Last night my husband and I started watching Season 2 of Atypical. We watched a few episodes and experienced the same rollercoaster of emotions as we did when watching the first season – no surprise there. When we turned off the T.V. and tried to sleep, we both lay there in silence, unable to shut off our heads. My husband is a man of few words, and it is often a mystery what goes on in his head, but this morning when he got to work, he sent me a text message with some insight. “What am I going to do when I can no longer throw Giancarlo in the air and spin him the way he loves? What if people are mean to him at school and he doesn’t know how to defend himself? It broke my heart when he told his sister that he wants to take care of her sometimes… we forget Giancarlo is older than Rosalia, don’t we?” The little hamster in his head had been pretty busy, it seems. These are the questions that led my anxiety to spin out of control a while back. Until recently, I was the worry-er and he was the eternal optimist, reassuring me that everything would be okay. Of course, Giancarlo will be able to work when he is older. No, you won’t have to wipe his bum till he is in his 20s. No, why would he get bullied? Denial.
One of the hardest things about going through the different phases of acceptance regarding Giancarlo’s autism is the fact that we went through them at very, very different paces, and it nearly tore us apart as a couple.
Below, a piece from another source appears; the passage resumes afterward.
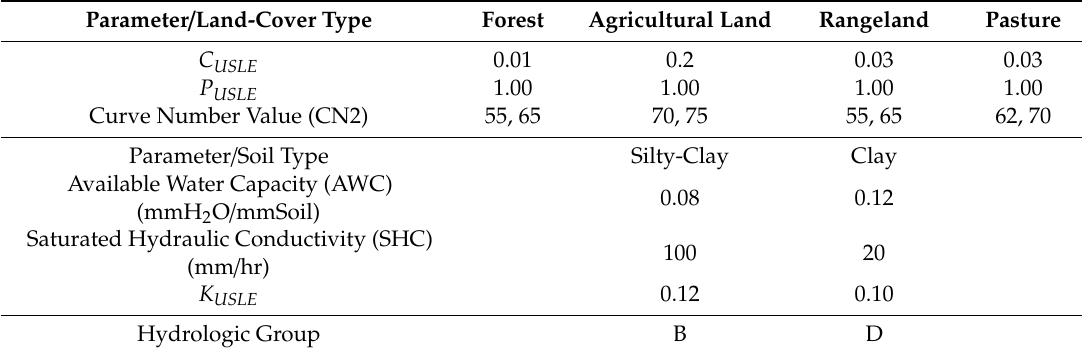
Table 1. Calibration values of six crucial SWAT parameters in determining water and sediments from di ff erent hydrologic response units (HRUs) in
When I was desperate to learn everything there was to know about possible and impossible treatments, I stayed up reading studies all night, went to conferences, tracked down professors and doctors abroad, managed different therapies and a multi-disciplinary team, both in the public and private sectors, I did it alone. I worried alone. I broke down crying in the shower, my office, in the car – alone. I have been so consumed by the tsunami of thoughts and worries that I have been unable to catch my breath. When I was spiraling out of control, gasping for air between two of Giancarlo’s violent meltdowns, my husband didn’t see me. He didn’t see my mind race ahead 5 or 10 years when I will no longer have the physical strength to overcome my son lashing out at me and then crawling into my arms so I rock his over-sized body back and forth, back and forth, back and forth as I weep.
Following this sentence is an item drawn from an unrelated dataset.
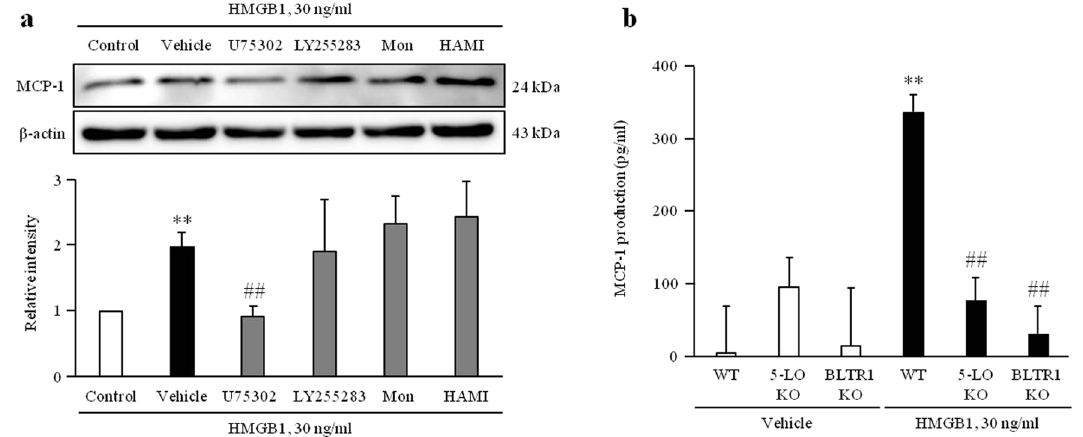
Figure 6. An essential role of BLTR1 on HMGB1-induced MCP-1 production and expression in VSMCs. ( a ) VSMCs were pretreated with U75302 (10 μM), LY255283 (10 μM), montelukast (1 μM) and HAMI3379 (10 μM) for 1 h, and then stimulated with HMGB1 (30 ng/ml) for 48 h. The expression of MCP-1 was determined by Western blotting using β-actin as an internal control. Results were expressed as the mean ± SEM of 4 independent experiments. ** p < 0.01 vs. control and ## p < 0.01 vs vehicle. Image analysis was performed using the Amersham-Imager 680, ver. 2.0. software (https:// www. cytiv alife scien ces. com/). Cropped gels were displayed and full-length blots/gels are presented in supplementary Fig. S6. ( b ) VSMCs cultured from thoracic aorta of WT, 5-LO- and BLTR1-KO mice were treated with HMGB1 (30 ng/ml) for 48 h. MCP-1 production was measured in the cell culture media, and results were expressed as the mean ± SEM of 3 independent experiments. ** p < 0.01 vs. corresponding value in Vehicle and ## p < 0.01 vs WT in HMGB1 group. Signal was quantified with GraphPad Prism 5, ver. 5.01. software (https:// www. graph pad.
But last night he got a glimpse of that because of that show on Netflix, and I imagine that other viewers will, too. They will see how a family like ours can be torn apart because we all deal with the challenges of Autism in very different ways. They will see how hard it is for someone on the spectrum to wrap their heads around the simplest things we take for granted. They will see how the siblings struggle with, embrace, and reject their role.
I am both excited and apprehensive to finish watching the second season. Partly because I don’t want it to end, partly because I know I’ll ugly cry, but mainly because although I relate to it on so many levels, it brings up raw, intense emotions. And it gets my husband to express himself better than any therapist I’ve been able to find, so I’ll take it!